Although it may still be a bit chilly, spring is officially here and it’s time to take a fresh look at tips for creating work-life balance.
Work must go on; there are bills to pay, but the sunshine and waramth are calling. Family activities are ramping up – baseball games and soccer games, weddings, trips and vacations, and for the parents of high school upperclassmen, perhaps college visits as well. There’s so much to do, and so little time. You do your best to find options to work effectively. But often, in the back of your mind, there is that little nagging voice complaining that you should really be working, and not “wasting time” enjoying yourself.
Spring and summer won’t wait; your family is growing older every minute, but he responsibilities of business persist. Yet with a few tips for work-life balance, you can blend profitable work benefits into your warm weather fun times. You will still only have 24 hours in a day, but you can make the most of them.

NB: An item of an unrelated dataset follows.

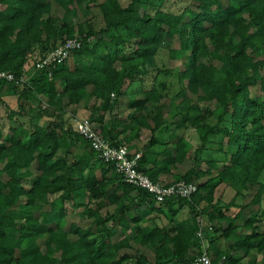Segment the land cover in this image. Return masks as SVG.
Segmentation results:
<instances>
[{"label": "trees", "instance_id": "trees-1", "mask_svg": "<svg viewBox=\"0 0 264 264\" xmlns=\"http://www.w3.org/2000/svg\"><path fill=\"white\" fill-rule=\"evenodd\" d=\"M163 1L129 0L122 5L120 0H0V69L11 72L16 80L24 77L26 65L35 70L23 82L0 79V104L3 97L15 96L18 114L30 101L37 103L31 110L41 113L30 116V125L24 127L12 120L10 109L6 116L11 123L5 134L0 125V264H190L202 253L197 215L205 214L210 223L222 215L212 203L218 182H228L236 194L252 190V198L226 220L220 236L234 240L227 253L218 257L207 253L214 263L224 257V264H236L231 250L253 247L262 252L264 264V230L254 226L249 234L242 232L250 224L263 221L264 225V209L244 212L251 205L259 206L264 198V0H186L173 12L162 9ZM84 2L97 3L101 10L104 26L98 31L75 22L77 7ZM54 7L62 13H54ZM113 30L117 32L108 38ZM72 37L81 41L70 54L72 67L65 60L51 69L35 68L47 51ZM174 39L179 47L169 48V57L182 60L176 75L186 82L185 88L172 98L157 88L140 89L126 107L132 110L128 118L136 126L135 135L139 136L141 128L152 133L141 153L139 170L153 181H161L159 176L166 174L168 182L184 180L197 186L189 199L170 197L158 204L101 160L74 127L65 126L63 118L67 114L71 118L67 110L73 106L87 109L91 122L103 123L104 114L117 106L125 80L145 75L148 69L154 76L163 73L156 68L154 56ZM35 50L38 55L32 58ZM116 61L121 64L116 66ZM192 96L213 103L217 115L215 124L197 128L198 149L217 132L230 149L228 161L220 166L208 160L207 173L212 167L218 173L202 183L194 181L198 168L169 171L191 153L190 144L174 132L187 128L191 121L188 104ZM177 99L174 111L166 112L165 107ZM42 100L46 107L41 106ZM181 103L186 104L185 110ZM45 116L56 120L45 126L40 123ZM226 117L227 127L217 130ZM115 120L110 119L111 123ZM164 124L173 129L164 141L172 149L147 151L158 142L153 134ZM100 129L114 145L125 144ZM81 197L89 201L77 202ZM180 200L191 211L175 221L172 216L177 209L171 206L179 207ZM104 202L115 204L106 217L100 213ZM201 202L206 205L195 211ZM69 209L93 217L95 232L105 235L98 238L89 227L67 225ZM153 210L163 212L173 223L158 224L148 216ZM107 221L110 225H105ZM116 229L118 238L109 240ZM127 230L128 238L123 234ZM129 238L137 239L140 247H150L153 259L139 249L129 252L133 249ZM251 261L255 264V259Z\"/></svg>", "mask_w": 264, "mask_h": 264}, {"label": "rangeland", "instance_id": "rangeland-1", "mask_svg": "<svg viewBox=\"0 0 264 264\" xmlns=\"http://www.w3.org/2000/svg\"><path fill=\"white\" fill-rule=\"evenodd\" d=\"M122 5H126L129 0H120ZM186 3V0H164L162 3V9L165 11H170L173 12L175 10H178L180 7H182ZM53 12L60 15L62 13V9L53 8ZM76 24H80L83 26L84 24L87 27L90 25L92 29L94 30H99L104 26L103 22V17L101 10L97 3H89V2H84L83 4L78 5L77 7V14H76V19H75ZM77 29V27L75 28ZM86 29V28H85ZM117 31L113 30L110 31L106 36L109 38L113 36ZM78 31L74 33V35H78ZM97 37V36H95ZM36 46V45H35ZM179 47V42L178 40H171L170 44L168 47H161L157 53L155 54V63H156V68H158L160 71H163V73H157L155 76L151 73V70L148 69L147 73L145 75H137L135 74L133 78L130 80H125V83L123 84L124 91L123 93L118 97V104L116 107H114L112 110L109 111V115H107L106 119L108 118L111 119L112 116L117 119H122L124 120L123 123L127 122V119L130 120L129 118H126L127 114L130 113V109H126L128 105V101L138 95V91L140 89L143 90H148L151 88H157L161 93H163L167 97H174L179 91L185 88L186 82L181 81L178 79L176 73L177 69L181 66L182 60L176 58H170L169 57V48L177 49ZM39 50H35L33 57L35 58L38 55ZM123 52L125 50L123 49ZM67 66L72 67L73 65V58L69 57L67 60ZM137 62L136 60H130V63ZM121 62L116 61L115 65L119 66ZM35 75V70L33 66L31 65V68L29 70V74L25 73L24 78L29 79ZM253 89V88H252ZM254 92L258 93V88L253 89ZM203 93L202 90L200 94ZM114 99V97H113ZM12 106H9L8 103L4 105V103L0 104V112H2V116H0V125L2 128V132L5 134L7 129H8V124L9 121L7 119V116L5 113L8 112V110H12L13 116L12 120L19 121L22 123L24 127H28L29 124V118L30 116L34 114H41L40 110L38 111L37 109L31 110L32 107H37L36 102H26L23 105L22 112L18 114V107L17 103H15L14 99L9 100ZM8 102V101H7ZM42 107H46V102L45 100L40 101ZM180 102L179 99L175 100L173 106H166L165 111L167 112H173L174 111V106ZM191 104V107L188 108V112L190 117H192L187 124V128H180L178 129L175 134L184 136V133L188 130L186 136V140L190 142V150L191 153L189 154L188 158L180 165L179 171L183 172L184 170L190 168V167H195L200 169L199 173L197 174V179L194 180L195 182H203L205 179H211L215 177L217 170L215 167L210 168V172L207 173L208 171V160L212 159L213 161L216 162V166H220L221 163H225L229 159V152L230 149L226 147L223 142V136L221 133H213L208 137L207 142L205 145L201 147V149H198V146H200V140L198 137L197 128L202 125L201 127H206L208 125H213L216 123V110L215 107L213 106V103H209L206 100H196L194 96H192V101L188 105ZM40 106V107H41ZM186 104L181 103V107L184 109ZM41 109V108H40ZM185 110V109H184ZM107 113V112H106ZM52 113H49L48 115H51ZM65 120L63 118V122H65V126L67 127H74V123L72 122V116L71 118L68 117L67 115H64ZM196 117V118H195ZM53 117L45 116L40 119V123L45 125V126H51L53 123L51 121H55ZM193 122H196L193 123ZM11 123V121H10ZM171 124V123H170ZM166 125V124H164ZM172 125V124H171ZM228 125V120L227 117L226 119L221 122L218 127L216 128L217 130H220L223 127H227ZM120 127H122L120 125ZM136 127V126H135ZM135 127L131 126L127 129L122 130L126 131L130 128H133L135 130ZM119 128V127H118ZM120 129V128H119ZM168 128H165L164 130L166 131ZM187 129V130H186ZM132 135V133H130ZM123 135H126L124 132ZM185 140V141H186ZM147 141V140H146ZM186 141V142H187ZM134 144V143H133ZM132 146H135L133 145ZM136 146L134 147V149ZM79 151V150H78ZM133 151V149H132ZM196 161H193V159ZM198 165V166H197ZM2 164L0 163V167ZM215 180V179H214ZM213 181V180H211ZM261 181L264 182V173L261 176ZM252 198V190L248 193L244 194H236V190L231 187V185L228 182H218L216 186L213 188V195H212V203H215L217 207H220L221 209V217L218 220H214L212 223L209 222L207 216L204 214H198L197 218L199 219V226H200V237L202 239V248L200 249L199 252L206 251L208 253H212L214 257H218L224 253H227V247L230 244V242L234 241L232 237L228 238H223L220 236L222 233L223 229L227 226V221L230 219V217L236 216L239 210V206L247 204ZM89 199L86 197H81L76 199L77 202H88ZM180 206H184L182 209H180L179 214H177V218L179 219L180 216L185 217L186 214L189 215V208L187 205H185L184 201H178L177 202ZM104 206L100 209V213L102 214L103 217H106V215H109V213L113 212V208L115 204H111L109 202H104ZM68 206L69 203H66ZM205 202H201L198 208H196L195 211L200 210L202 206H205ZM69 208V207H68ZM261 209H264V198L259 206L256 205H251L249 208L244 209L245 214H249L250 212H256V211H261ZM80 210V209H79ZM82 210V209H81ZM183 213V214H182ZM192 213V212H191ZM220 213V214H221ZM153 217V216H151ZM66 224L68 225L69 222H74L75 224H78L81 227H89L93 231V236L95 237H100L104 236L105 234L95 232L96 225L93 223V217L86 218L78 215L77 213L74 212V210L69 209V213L66 217ZM164 222L167 220H163ZM237 223L241 221V218L238 217L236 219ZM263 221L255 224H250L244 229H242V232L244 234H249L251 232V229L254 226L260 227V231L264 230V225L262 224ZM169 225L170 223L167 222ZM166 224V225H167ZM105 225H110V222L107 221ZM165 225V224H163ZM221 225V226H220ZM115 227V226H114ZM118 229V228H117ZM112 236V238H109V240H114L116 237L118 238V235L120 234L117 232ZM262 229V230H261ZM237 230H239V227H237ZM129 230L125 231L123 234L128 238L130 236V233L128 232ZM198 235V234H197ZM130 240V238H129ZM255 243V239L252 238V240ZM130 243L132 244L133 249L130 250L129 252L134 253V249H139L140 252H143L150 260L153 259V251L149 247H140L137 239H131ZM239 254L236 255L237 257V263L236 264H249L251 262L252 264V259H255V264H261L263 260L262 252L259 251L257 248H250L249 250L242 249L241 251H238ZM197 253V250H194L195 255ZM130 261V260H128ZM128 263V262H127ZM227 264H231L228 263Z\"/></svg>", "mask_w": 264, "mask_h": 264}, {"label": "built area", "instance_id": "built-area-1", "mask_svg": "<svg viewBox=\"0 0 264 264\" xmlns=\"http://www.w3.org/2000/svg\"><path fill=\"white\" fill-rule=\"evenodd\" d=\"M81 41L77 37L66 39L35 62L37 69H51L64 62L70 57L72 50L80 47ZM0 79L7 81L23 82L27 79L21 77L19 80L11 72L0 69ZM113 97V94L111 95ZM76 132L88 141L90 147L97 156L106 163L113 165L116 172L120 173L124 180L138 188L145 190L156 203H164L167 198L179 197L189 199L196 191L194 182L179 180L176 182L153 181L138 168L141 156L140 152L131 153L126 144L114 145L109 139L104 137L88 118L76 119L74 123ZM200 229L198 235L200 236ZM224 257L216 263L211 256L203 251L196 255L190 264H224Z\"/></svg>", "mask_w": 264, "mask_h": 264}, {"label": "crops", "instance_id": "crops-1", "mask_svg": "<svg viewBox=\"0 0 264 264\" xmlns=\"http://www.w3.org/2000/svg\"><path fill=\"white\" fill-rule=\"evenodd\" d=\"M30 68H31V65L30 64L26 65V67H25V71L26 72L25 73L29 74ZM12 99H14L15 103H17L15 96H5V97H3L4 105L6 103L9 104L10 103L9 100H12ZM9 106H12V105L9 104ZM74 110H75V112H74ZM67 111L70 112V114L73 116V119H72V122L73 123H75V120L76 119L87 118L88 115H89V111L87 109H80V108H78V109H75L74 108L73 109V106L68 107V110ZM5 115H7V113H5ZM107 115H109L108 112L104 114L103 123L102 122L101 123H98V122L92 121L93 124H94V126L97 129H99V130H101L100 128L103 127L105 130H108L110 132V134L113 135V137L116 136L119 140H123L124 143L126 144V146L128 147V150L131 153H133V152H140L143 155L144 146L146 144V140L148 141L150 139V137H152L151 130L148 129V128H141V130L139 131V136H137V135H135V132H134V129L133 128H130V129L126 130V131H124V130L121 129L122 127H123V129H127V128H129L131 126V124H132V126H134V123H132L131 120H128L127 119V122L123 123L124 120L117 119V118H114V116H112L111 117V120L112 119H116L115 120L116 122H112L111 123L110 118H108V120L106 119L107 118L106 117ZM0 116H2V112H0ZM126 118H128V114H127ZM7 119L9 121V118H7ZM9 124H10V121H9ZM9 124H8V126H9ZM120 125L122 127H120ZM126 126H128V127L126 128ZM164 126L165 125L161 126V129H159V131H155V133L153 134V137L157 138V141L158 142L155 145H152V146L148 147L147 151L157 152V151H160V150H162L164 148L172 149L171 148L172 147V144H170V143L166 144V143H164V141L167 140V138H168V136H169L170 133L171 134L173 133V129L171 128V126H169L168 129L165 131L164 130ZM124 132L126 133V135H123ZM187 132H188V130L184 133V136H182L184 138V140H186L185 139L186 138L185 135L187 134ZM130 133H132V135ZM187 142L190 144L189 141H187ZM132 144L136 146L135 149H134L135 146H132ZM132 149H133V151H132ZM149 160L151 161L150 156H149ZM179 168H180V166L177 167V168H173L172 170H169V171L175 172V171L179 170ZM98 169L99 168L97 167V173L100 172ZM159 178L161 179V181H168L169 180V176L166 175V174L165 175L161 174L159 176ZM183 207L184 206H179L178 207V205H172L171 206V209L172 210L173 209H177L176 214H173V216H172L173 217L172 218L173 220H175V221H181V220L185 219L188 216L186 214L185 217L180 216L179 219H176L177 218V214H179L180 209H182ZM148 216H153L154 221L157 222L158 224H161V225L167 224V222H169L168 221L169 218L163 212L161 213V212H156V211L153 210V211L150 212V214ZM164 219L167 220V222L166 221L164 222L163 221ZM169 223L172 224L173 222L171 221ZM197 234H198V231H197ZM231 243L232 242H230V244ZM230 244L228 245V247L230 246ZM231 251H233V256L234 257L239 254V252L237 250H234L233 249Z\"/></svg>", "mask_w": 264, "mask_h": 264}]
</instances>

Simple tips for creating work-life balance:
- Be sociable. Introduce yourself to the other parents at your son’s or daughter’s sports and recreational activities. Find out about their interests and occupations. At very least you’ll expand your knowledge in new areas; more often than you might expect you may find a new contact for your business and work networks. Keep business cards on hand; you don’t need to be pushy, but be ready to share your business information.

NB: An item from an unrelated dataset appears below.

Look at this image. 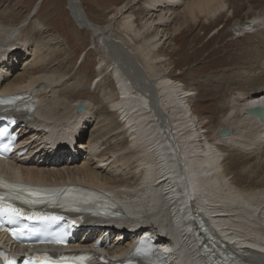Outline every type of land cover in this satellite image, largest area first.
<instances>
[{"label": "bare ground", "instance_id": "bare-ground-1", "mask_svg": "<svg viewBox=\"0 0 264 264\" xmlns=\"http://www.w3.org/2000/svg\"><path fill=\"white\" fill-rule=\"evenodd\" d=\"M66 2L76 27L96 37L93 46L99 55L98 78L104 74L115 82V89L106 91L98 84L99 79L89 84L90 90L94 85L101 102L102 107L97 108L92 98L80 96V80L69 83L66 75L70 68L54 64L60 52L51 51L44 43L32 46L21 29L0 23V95L13 96L32 89L34 113H38L16 129L17 151L25 155L17 152L9 162L0 161V173L35 184H83L119 205L126 219L115 223L116 230L108 227L112 224H85L78 228L71 248L90 249L101 240L107 256H122L129 253L137 237L153 230V240L174 248L169 255L172 264H201L193 261L196 252L186 237L187 222L197 216L213 230L215 241L226 240L231 234L240 238L225 248L234 253L244 250L242 262L251 258V264H264V121L246 113L264 106V70L256 69L249 72L250 76L229 75L232 86L244 82L258 87L249 92L237 88L234 96L229 95L226 113L209 136L191 110L193 89L187 85L184 91L174 83L169 60L158 54L178 33L179 28L164 30L178 15L181 25L186 20H216L227 12L226 0H129L113 9L106 26L90 22L80 1ZM255 2L264 4V0ZM140 3L142 18L137 25L132 10ZM182 3L183 11L176 12ZM114 24L118 38L111 36ZM238 27L242 29L235 32H250L264 28V20ZM21 56L26 58L22 70L10 76L23 60ZM74 56L67 59L71 61ZM79 104L84 107L81 113L76 112ZM91 121L92 126L99 127L84 145L81 139ZM223 130L230 132L227 137L219 136ZM69 140L79 141V148ZM228 152L230 157H226ZM253 154L257 163L244 168L237 179L227 171V166L243 164ZM140 219L149 228L134 230L132 222ZM107 239L113 240L108 249ZM0 245L6 243L0 241Z\"/></svg>", "mask_w": 264, "mask_h": 264}, {"label": "rangeland", "instance_id": "rangeland-1", "mask_svg": "<svg viewBox=\"0 0 264 264\" xmlns=\"http://www.w3.org/2000/svg\"><path fill=\"white\" fill-rule=\"evenodd\" d=\"M78 1L81 2L85 17L90 22L106 26L108 24L107 18L113 9L129 0ZM255 1L258 0H226L227 12L218 16L216 20H207L208 22L205 23L204 19L200 18L196 23L186 20V23L181 25L180 14L169 27L164 28L168 32H172L174 28L179 29L178 33H175L162 45L158 54L169 60L172 81L181 85L184 91H187L184 88L187 85L191 86L188 87L189 89H193L190 92L193 93L192 98H190L191 110L203 123V130L207 131L209 136H211L209 131L211 132L216 128L218 119L226 113L225 106L228 101L227 98H230L229 95L232 97L239 90L249 92L250 89L258 87L247 85L248 83L244 82L232 86L229 75L231 77L234 73H236L234 75L243 73L242 76H250V73L256 69L260 72L264 70L262 68L264 62V28H255L250 32L238 30L244 32L242 34L235 32L236 29H242L238 27L241 24L264 20V4H258ZM67 4L66 0H0V23L21 29L23 31L22 36L27 37L26 40H30L32 46L37 43L43 46L44 43L51 51L53 49L60 52L62 55L54 64H63V69L70 68V72L66 75L67 79H71L69 83L73 85L80 80L83 83V87L77 90L82 94L80 96L92 98L96 101L97 108H100L102 105L101 102L99 103L97 91H93L94 85L90 90L89 84H94L95 81L97 83L99 79L98 84L102 85L106 91H113L115 82L107 80L104 74L98 78L99 55L93 46L96 37L92 33L76 27ZM183 5L182 3L177 6L175 11L182 12ZM141 7L140 3L136 6V10H132L137 25L141 23L142 17L139 10ZM177 20H179L178 23ZM179 25L180 27H178ZM135 28L139 29V27ZM35 29L39 33H43L45 38L39 36ZM110 29L112 30L111 36L118 38L115 33L116 24L112 25ZM73 54L75 55L74 59L69 61L67 57L73 56ZM25 59L23 57L22 61H18L10 76L19 74ZM263 76L262 80H264ZM98 127L99 125L92 126V121L86 125L81 139L82 143L84 141V145L88 143L89 139L94 138L93 132ZM108 138H105L106 143L110 139ZM77 142L74 143L76 147L80 143ZM99 143L104 144V140H99ZM103 148L104 146L101 149ZM228 154L229 152L226 153V157ZM95 156H99V153H96ZM256 160L257 156L253 154V157L243 164H235L233 167L225 165V167L227 166V171L237 179V174L239 175L244 168H251L257 163L258 160ZM111 234L110 232L109 235ZM93 240L94 238L91 239V241ZM112 241V239H108V243Z\"/></svg>", "mask_w": 264, "mask_h": 264}, {"label": "snow or ice", "instance_id": "snow-or-ice-1", "mask_svg": "<svg viewBox=\"0 0 264 264\" xmlns=\"http://www.w3.org/2000/svg\"><path fill=\"white\" fill-rule=\"evenodd\" d=\"M6 103H11V100H0V105L6 104ZM9 146L4 145L3 149H7ZM7 187L10 189V192L8 194V200H20L21 202L25 204H35L39 203L40 201L37 199H25L24 193L27 192L29 197L36 196L40 193L41 190H32V189H27L22 185H5L2 181H0V188ZM50 195H55V193H51ZM86 202V201H85ZM7 216L8 222L9 223H15L17 219H36L40 220L41 222H54L55 220L59 219L58 217L55 216H47V215H41V216H28L26 215L23 211H21L19 208L14 207L10 202H6L5 196L0 194V218ZM2 230V229H0ZM13 237H18L22 236L24 234V229L23 228H11L8 229ZM55 243H60V240L53 241ZM140 249H137V252H139ZM151 250L149 249V252ZM147 254V253H145ZM62 260H66L67 258H61ZM77 259L83 261L85 257H78ZM11 264V262H9ZM43 264H60V261L51 259L49 257H45ZM150 264H154V262H150Z\"/></svg>", "mask_w": 264, "mask_h": 264}, {"label": "water", "instance_id": "water-1", "mask_svg": "<svg viewBox=\"0 0 264 264\" xmlns=\"http://www.w3.org/2000/svg\"><path fill=\"white\" fill-rule=\"evenodd\" d=\"M83 111H84V107L79 104L76 107V112L81 113ZM246 113L249 116L258 118L260 121H264V107L256 106V107H253L252 109L247 110ZM229 133H230L229 131L223 130L219 133V136L220 137H227L229 135Z\"/></svg>", "mask_w": 264, "mask_h": 264}]
</instances>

- Rest, relax and reflect. If you can carve out even a brief break, while relaxing on a warm, sunny beach or cozy hammock, envision your business in the future. What does it look like? What new ideas do you have? Often the best ideas come when you least expect them. Daydream. Clear your mind and let inspiration strike. Keep paper and pen handy; make notes and take action when you return!
- Let the kids help. Little ones can draw pictures for your office. Kids’ artwork is a great conversation-starter and can often open the door to stronger business relationships. If they’re especially prolific, let them design one-of-a-kind notecards for business and personal use. The best ones can be photocopied, or you can use the originals for extra special notes. Or let them put stamps on postcards or stuff and seal envelopes. Get that mailing you keep putting off done by willing hands.
- Take the time during summer vacation to tell your kids about your business and career. Kids are curious, and understanding what you do during the day can be important to them. Let them ask questions. They’ll be your biggest supporters and fans, and might even end up funneling business your way!
- Put your teenager’s expertise to use – ask your teen to design templates, refresh your website or polish up your Linked-In profile. Someone under the age of twenty can probably handle social media or computer programs in a fraction of the time it would take you, and the results just may be far better! Have your teen update you on the latest popular software platforms. There is some truth to the statement, “Facebook? That’s for old people.” The “under 40” crowd may still be on the platform, but there are a handful of other places which are far more popular among the younger demographic. Learn about them and get a crash course from your resident professional.
- Bring summertime into your work time. Executive golf meetings and lunch meetings on patios might not fit your job or lifestyle. So expand on the ideas – invite a colleague for a brisk walk after lunch; enjoy the weather, refresh, and get to know someone better. Or coordinate a pot luck summer picnic and ask everyone to bring a favorite dish. You’ll enjoy the company, and the weather, and learn something new about your colleagues.
- Be good to yourself. A little rest and recreation, some time away from the office is good for the spirit, and good for business. Take the kids to the park. Have a no reason at all celebration dinner with your special significant other. Work can be highly rewarding, but keep work and “life” in balance.
Take time to enjoy the season. Things generally do slow down, so take advantage of the slightly less intense pace. Get creative. Discover your own tips for creating work-life balance. Connect with your family, keep connected to business, and connect with yourself.